Quote the items below verbatim, starting at the line that contains "pose: elev=224.7 azim=335.9" and ending with the line that contains "Dot at: (268, 282)", including both of those lines.

## DATA IN THIS EXERCISE
------------------------
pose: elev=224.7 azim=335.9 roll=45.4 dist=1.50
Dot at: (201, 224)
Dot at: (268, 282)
------------------------
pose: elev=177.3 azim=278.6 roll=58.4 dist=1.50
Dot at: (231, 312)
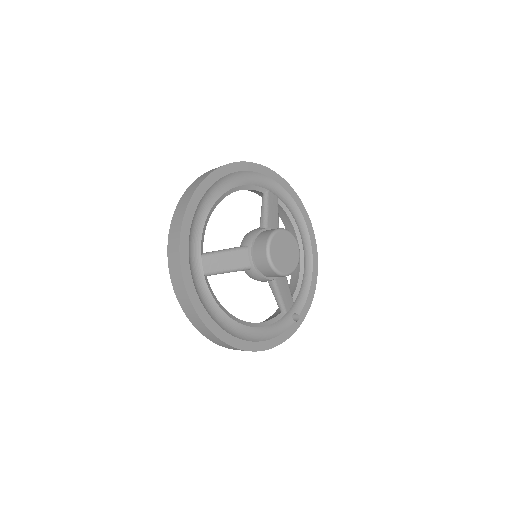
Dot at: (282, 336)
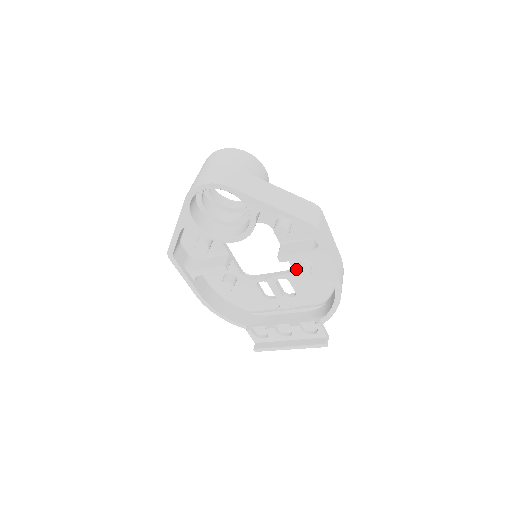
------------------------
## TASK RESPONSE
pose: elev=224.7 azim=335.9 roll=45.4 dist=1.50
Dot at: (201, 224)
Dot at: (268, 282)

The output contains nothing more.